Task to carry out –
Please rewrite the material from its start through the line containing "--- 1940 .......................... eine", replacing "Gadgets" with "Accessoires" and leaving everything else unchanged. Omit the pictures from your answer.

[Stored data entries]
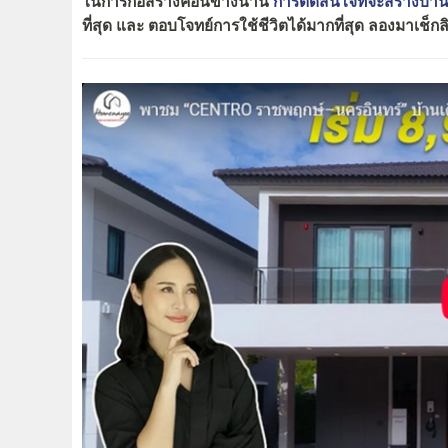
ในการก่อสร้างค่อนข้างนาน
การตัดสินใจที่จะสร้างบ้า
ที่สุด และ ตอบโจทย์การใช้ชีวิตได้มากที่สุด ลองมาเช็ก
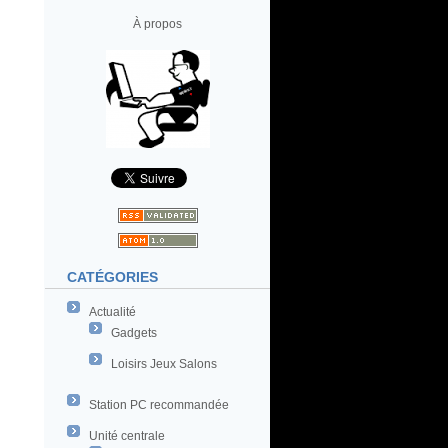
À propos
CATÉGORIES
Actualité
Gadgets
Loisirs Jeux Salons
Station PC recommandée
Unité centrale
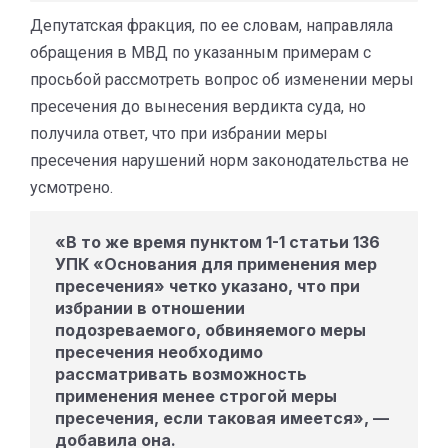
Депутатская фракция, по ее словам, направляла
обращения в МВД по указанным примерам с
просьбой рассмотреть вопрос об изменении меры
пресечения до вынесения вердикта суда, но
получила ответ, что при избрании меры
пресечения нарушений норм законодательства не
усмотрено.
«В то же время пунктом 1-1 статьи 136
УПК «Основания для применения мер
пресечения» четко указано, что при
избрании в отношении
подозреваемого, обвиняемого меры
пресечения необходимо
рассматривать возможность
применения менее строгой меры
пресечения, если таковая имеется», —
добавила она.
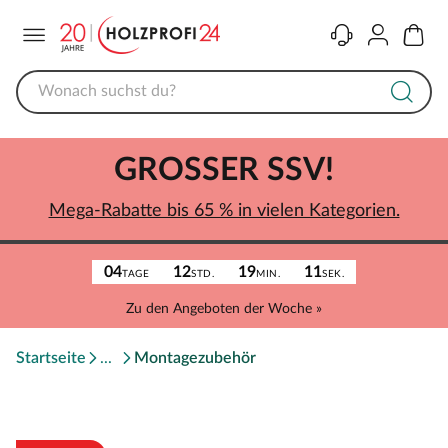
Menü
Kontakt
Konto
Warenk
GROSSER SSV!
Mega-Rabatte bis 65 % in vielen Kategorien.
04
12
19
11
TAGE
STD.
MIN.
SEK.
Zu den Angeboten der Woche »
Startseite
Montagezubehör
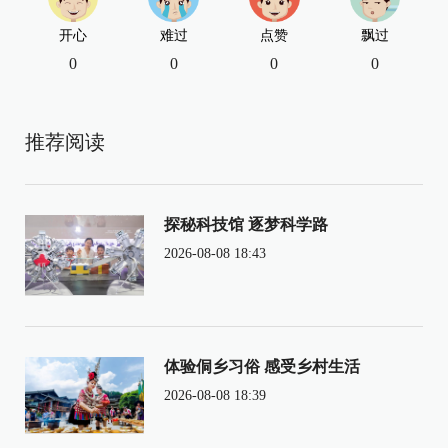
开心
难过
点赞
飘过
0
0
0
0
推荐阅读
探秘科技馆 逐梦科学路
2026-08-08 18:43
体验侗乡习俗 感受乡村生活
2026-08-08 18:39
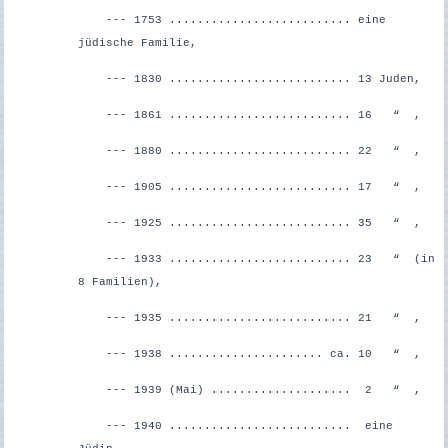
--- 1753 .......................... eine
jüdische Familie,
--- 1830 .......................... 13 Juden,
--- 1861 .......................... 16 “ ,
--- 1880 .......................... 22 “ ,
--- 1905 .......................... 17 “ ,
--- 1925 .......................... 35 “ ,
--- 1933 .......................... 23 “ (in
8 Familien),
--- 1935 .......................... 21 “ ,
--- 1938 ...................... ca. 10 “ ,
--- 1939 (Mai) .................... 2 “ ,
--- 1940 .......................... eine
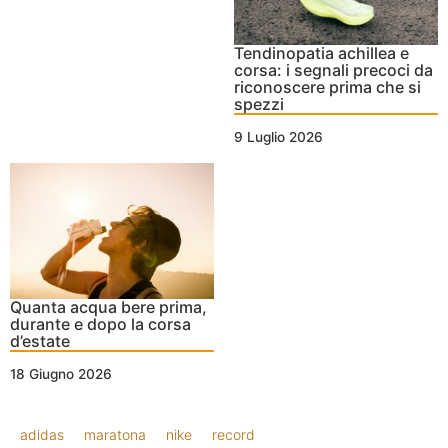
Tendinopatia achillea e
corsa: i segnali precoci da
riconoscere prima che si
spezzi
9 Luglio 2026
Quanta acqua bere prima,
durante e dopo la corsa
d’estate
18 Giugno 2026
adidas
maratona
nike
record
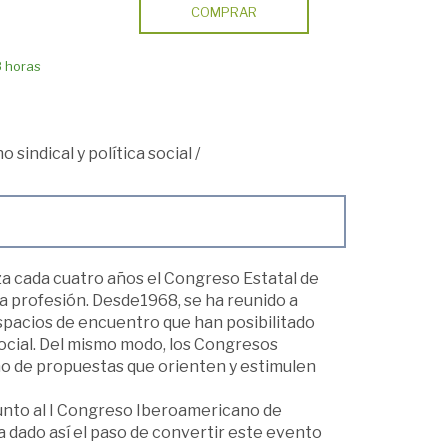
COMPRAR
8 horas
 sindical y política social
/
za cada cuatro años el Congreso Estatal de
a profesión. Desde1968, se ha reunido a
spacios de encuentro que han posibilitado
social. Del mismo modo, los Congresos
ño de propuestas que orienten y estimulen
junto al I Congreso Iberoamericano de
 dado así el paso de convertir este evento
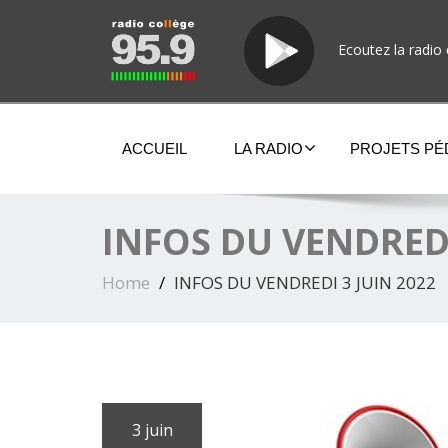
Ecoutez la radio 
ACCUEIL
LA RADIO
PROJETS P
INFOS DU VENDREDI
Home
INFOS DU VENDREDI 3 JUIN 2022
3 juin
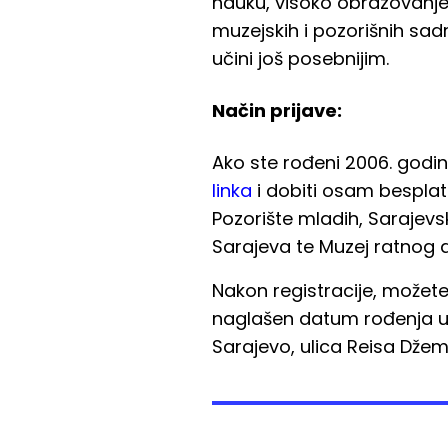
nauku, visoko obrazovanje i
muzejskih i pozorišnih sadr
učini još posebnijim.
Način prijave:
Ako ste rođeni 2006. godin
linka
i dobiti osam besplatn
Pozorište mladih, Sarajevski
Sarajeva te Muzej ratnog dj
Nakon registracije, možet
naglašen datum rođenja u 
Sarajevo, ulica Reisa Džema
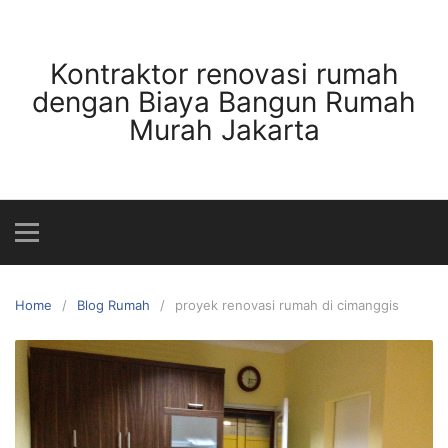
Skip
to
content
Kontraktor renovasi rumah
dengan Biaya Bangun Rumah
Murah Jakarta
Home
Blog Rumah
proyek renovasi rumah di cimanggis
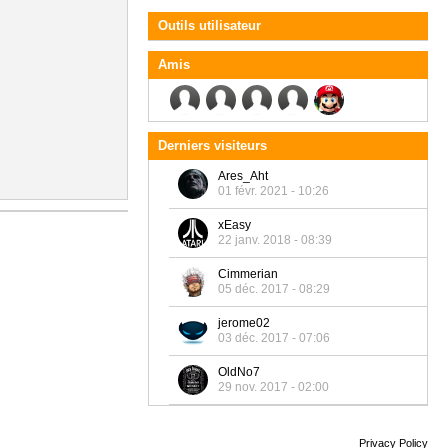
Outils utilisateur
Amis
Derniers visiteurs
Ares_Aht
01 févr. 2021 - 10:26
xEasy
22 janv. 2018 - 08:39
Cimmerian
05 déc. 2017 - 08:29
jerome02
03 déc. 2017 - 07:06
OldNo7
29 nov. 2017 - 02:00
Privacy Policy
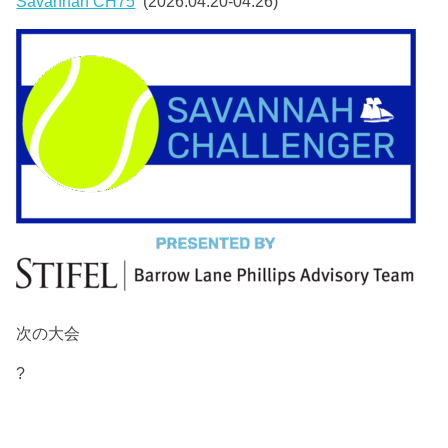
Savannah CH75
(2026.04.20-04.26)
次の大会
?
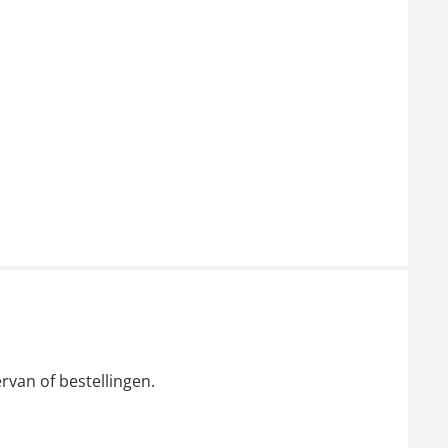
rvan of bestellingen.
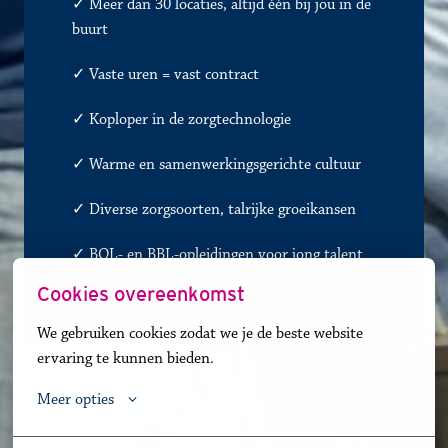
✓ Meer dan 30 locaties, altijd één bij jou in de 
buurt
✓ 
Vaste uren = vast contract
✓
Koploper in de zorgtechnologie
✓
Warme en samenwerkingsgerichte cultuur
✓
Diverse zorgsoorten, talrijke groeikansen
✓ BOL- en BBL-opleidingen voor jong talent 
en               
✓
carrièreswitchers 
Cookies overeenkomst
We gebruiken cookies zodat we je de beste website 
ervaring te kunnen bieden.
Meer opties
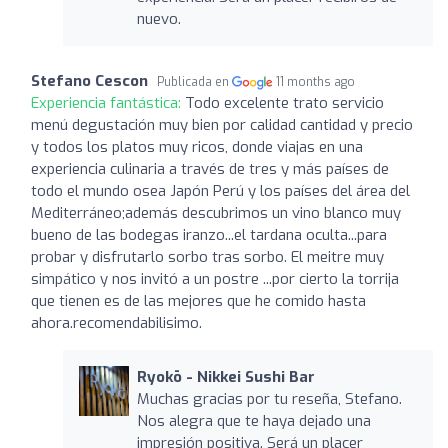
nuevo.
Stefano Cescon
Publicada en
11 months ago
Experiencia fantástica:
Todo excelente trato servicio
menú degustación muy bien por calidad cantidad y precio
y todos los platos muy ricos, donde viajas en una
experiencia culinaria a través de tres y más países de
todo el mundo osea Japón Perú y los países del área del
Mediterráneo;además descubrimos un vino blanco muy
bueno de las bodegas iranzo...el tardana oculta...para
probar y disfrutarlo sorbo tras sorbo. El meitre muy
simpático y nos invitó a un postre ...por cierto la torrija
que tienen es de las mejores que he comido hasta
ahora.recomendabilisimo.
Ryokō - Nikkei Sushi Bar
Muchas gracias por tu reseña, Stefano.
Nos alegra que te haya dejado una
impresión positiva. Será un placer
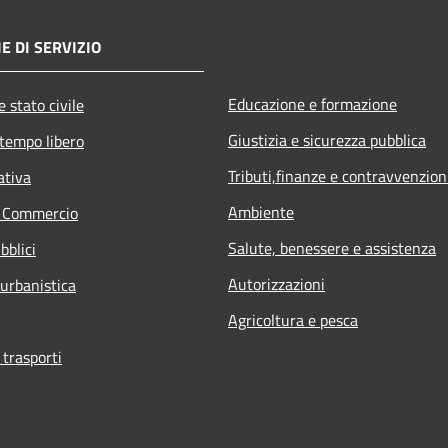
E DI SERVIZIO
Educazione e formazione
 stato civile
Giustizia e sicurezza pubblica
 tempo libero
Tributi,finanze e contravvenzion
ativa
Ambiente
e Commercio
Salute, benessere e assistenza
bblici
Autorizzazioni
 urbanistica
Agricoltura e pesca
 trasporti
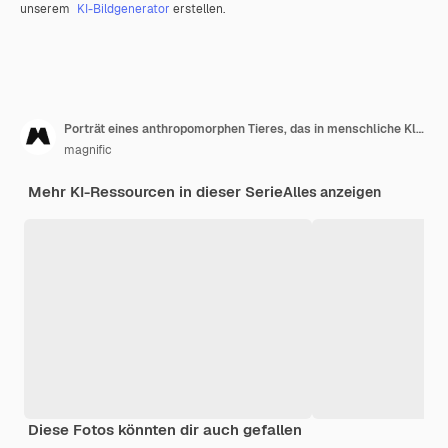
unserem
KI-Bildgenerator
erstellen.
Porträt eines anthropomorphen Tieres, das in menschliche Kleidung gekleidet ist
magnific
Mehr KI-Ressourcen in dieser Serie
Alles anzeigen
Diese Fotos könnten dir auch gefallen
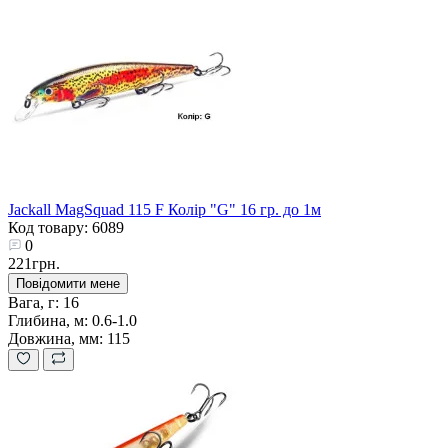
Jackall MagSquad 115 F Колір "G" 16 гр. до 1м
Код товару: 6089
0
221грн.
Повідомити мене
Вага, г:
16
Глибина, м:
0.6-1.0
Довжина, мм:
115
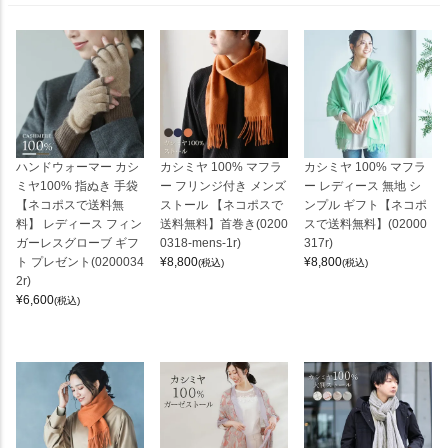
ハンドウォーマー カシ
カシミヤ 100% マフラ
カシミヤ 100% マフラ
ミヤ100% 指ぬき 手袋
ー フリンジ付き メンズ
ー レディース 無地 シ
【ネコポスで送料無
ストール 【ネコポスで
ンプル ギフト【ネコポ
料】 レディース フィン
送料無料】首巻き(0200
スで送料無料】(02000
ガーレスグローブ ギフ
0318-mens-1r)
317r)
ト プレゼント(0200034
¥
8,800
¥
8,800
(税込)
(税込)
2r)
¥
6,600
(税込)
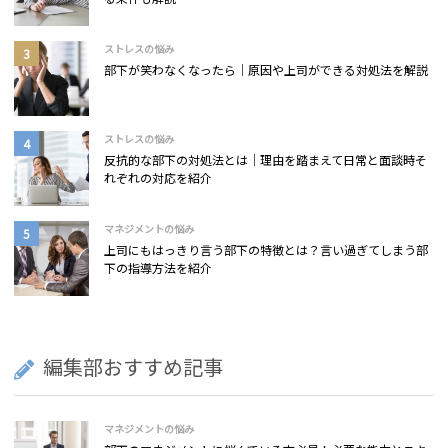
ストレスの悩み
部下が笑わなくなったら｜原因や上司ができる対処法を解説
ストレスの悩み
反抗的な部下の対処法とは｜理由を踏まえて日常と面談時そ
れぞれの対応を紹介
マネジメントの悩み
上司にもはっきり言う部下の特徴とは？言い過ぎてしまう部
下の指導方法を紹介
編集部おすすめ記事
マネジメントの悩み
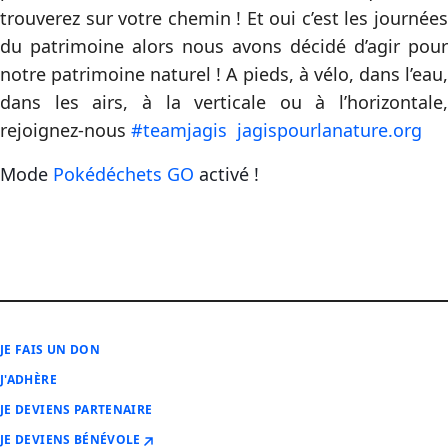
trouverez sur votre chemin ! Et oui c’est les journées
du patrimoine alors nous avons décidé d’agir pour
notre patrimoine naturel ! A pieds, à vélo, dans l’eau,
dans les airs, à la verticale ou à l’horizontale,
rejoignez-nous
#teamjagis
jagispourlanature.org
Mode
Pokédéchets GO
activé !
JE FAIS UN DON
J'ADHÈRE
JE DEVIENS PARTENAIRE
JE DEVIENS BÉNÉVOLE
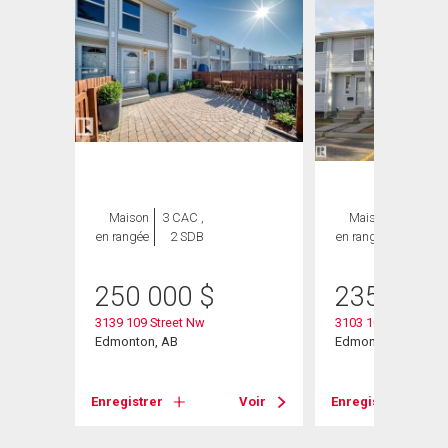
Maison
3 CAC ,
Maison
3 CAC ,
en rangée
2 SDB
en rangée
2 SDB
250 000
$
235 000
3139 109 Street Nw
3103 109 Street
Edmonton, AB
Edmonton, AB
Enregistrer
Voir
Enregistrer
Voir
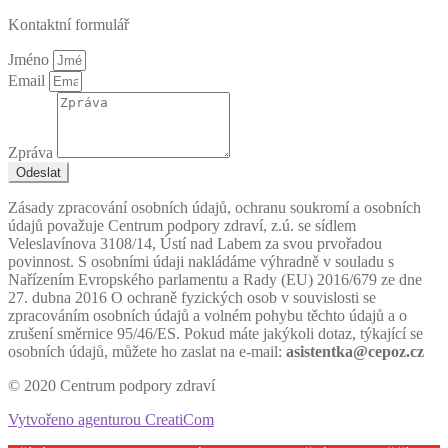
Kontaktní formulář
Jméno
Email
Zpráva
Odeslat
Zásady zpracování osobních údajů, ochranu soukromí a osobních
údajů považuje Centrum podpory zdraví, z.ú. se sídlem
Veleslavínova 3108/14, Ústí nad Labem za svou prvořadou
povinnost. S osobními údaji nakládáme výhradně v souladu s
Nařízením Evropského parlamentu a Rady (EU) 2016/679 ze dne
27. dubna 2016 O ochraně fyzických osob v souvislosti se
zpracováním osobních údajů a volném pohybu těchto údajů a o
zrušení směrnice 95/46/ES. Pokud máte jakýkoli dotaz, týkající se
osobních údajů, můžete ho zaslat na e-mail:
asistentka@cepoz.cz
© 2020 Centrum podpory zdraví
Vytvořeno agenturou CreatiCom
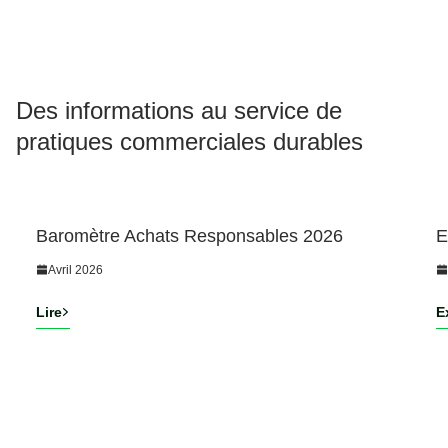
Des informations au service de
pratiques commerciales durables
Événement
Baromètre Achats Responsables 2026
E
Avril 2026
Lire
E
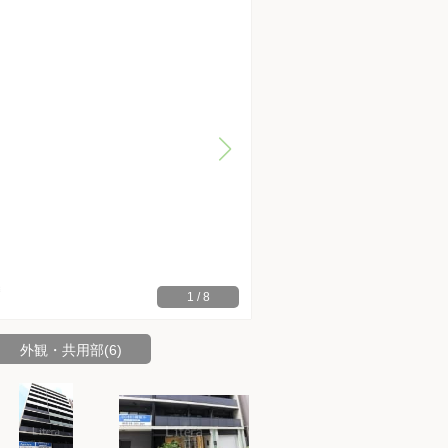
1
/
8
外観・共用部(6)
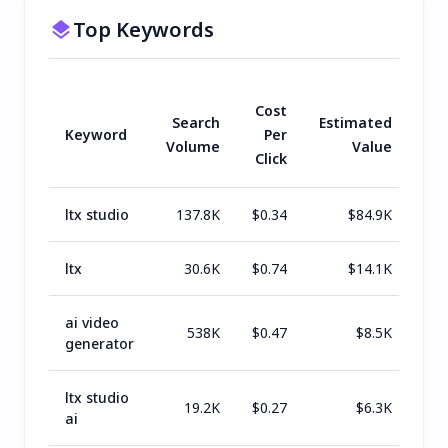
Top Keywords
Cost
Search
Estimated
Keyword
Per
Volume
Value
Click
ltx studio
137.8K
$
0.34
$
84.9K
ltx
30.6K
$
0.74
$
14.1K
ai video
538K
$
0.47
$
8.5K
generator
ltx studio
19.2K
$
0.27
$
6.3K
ai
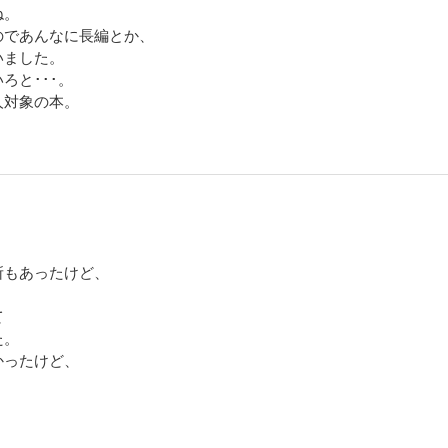
ね。
のであんなに長編とか、
いました。
ろと･･･。
人対象の本。
所もあったけど、
て
た。
かったけど、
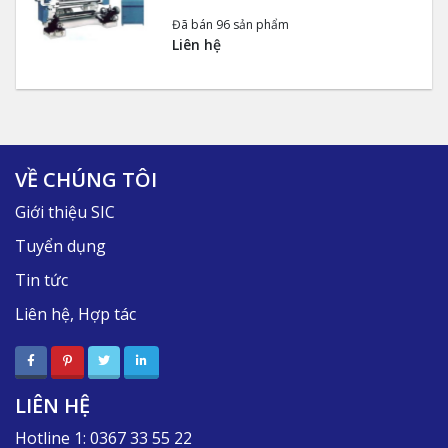
Đã bán 96 sản phẩm
Liên hệ
VỀ CHÚNG TÔI
Giới thiệu SIC
Tuyển dụng
Tin tức
Liên hệ, Hợp tác
LIÊN HỆ
Hotline 1:
0367 33 55 22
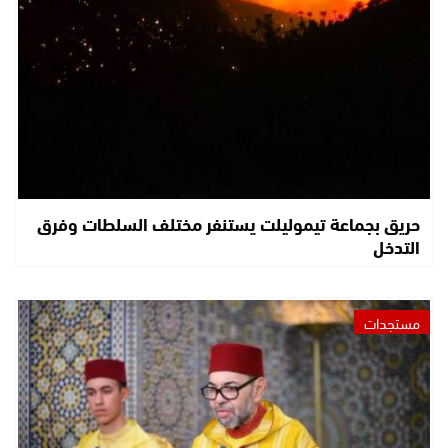
حريق بجماعة تيموليلت يستنفر مختلف السلطات وفرق
التدخل
مستجدات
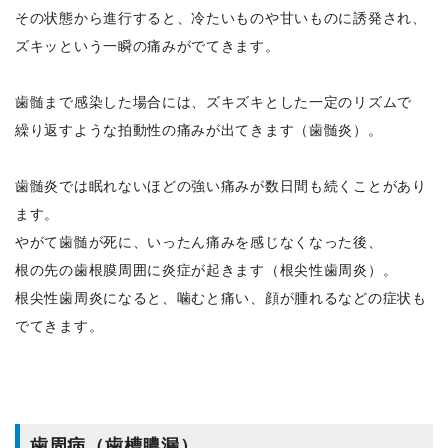
その状態から進行すると、冷たいものや甘いものに誘発され、
ズキッという一瞬の痛みがでてきます。
歯髄まで感染した場合には、ズキズキとした一定のリズムで
繰り返すような拍動性の痛みが出てきます（歯髄炎）。
歯髄炎では眠れないほどの強い痛みが数日間も続くことがあり
ます。
やがて歯髄が死に、いったん痛みを感じなくなった後、
根の先の歯根膜周囲に炎症が起きます（根尖性歯周炎）。
根尖性歯周炎になると、噛むと痛い、顔が腫れるなどの症状も
でてきます。
歯周病（歯槽膿漏）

Solution to the exercise –
ในการก่อสร้างค่อนข้างนาน
การตัดสินใจที่จะสร้างบ้า
ที่สุด และ ตอบโจทย์การใช้ชีวิตได้มากที่สุด ลองมาเช็ก
À propos
CATÉGORIES
Actualité
Accessoires
Loisirs Jeux Salons
Station PC recommandée
Unité centrale
Депутатская фракция, по ее словам, направляла
обращения в МВД по указанным примерам с
просьбой рассмотреть вопрос об изменении меры
пресечения до вынесения вердикта суда, но
получила ответ, что при избрании меры
пресечения нарушений норм законодательства не
усмотрено.
«В то же время пунктом 1-1 статьи 136
УПК «Основания для применения мер
пресечения» четко указано, что при
избрании в отношении
подозреваемого, обвиняемого меры
пресечения необходимо
рассматривать возможность
применения менее строгой меры
пресечения, если таковая имеется», —
добавила она.
Menü
Kontakt
Konto
Warenk
GROSSER SSV!
Mega-Rabatte bis 65 % in vielen Kategorien.
04
12
19
11
TAGE
STD.
MIN.
SEK.
Zu den Angeboten der Woche »
Startseite
Montagezubehör
开心
难过
点赞
飘过
0
0
0
0
推荐阅读
探秘科技馆 逐梦科学路
2026-08-08 18:43
体验侗乡习俗 感受乡村生活
2026-08-08 18:39
--- 1753 .......................... eine
jüdische Familie,
--- 1830 .......................... 13 Juden,
--- 1861 .......................... 16 “ ,
--- 1880 .......................... 22 “ ,
--- 1905 .......................... 17 “ ,
--- 1925 .......................... 35 “ ,
--- 1933 .......................... 23 “ (in
8 Familien),
--- 1935 .......................... 21 “ ,
--- 1938 ...................... ca. 10 “ ,
--- 1939 (Mai) .................... 2 “ ,
--- 1940 .......................... eine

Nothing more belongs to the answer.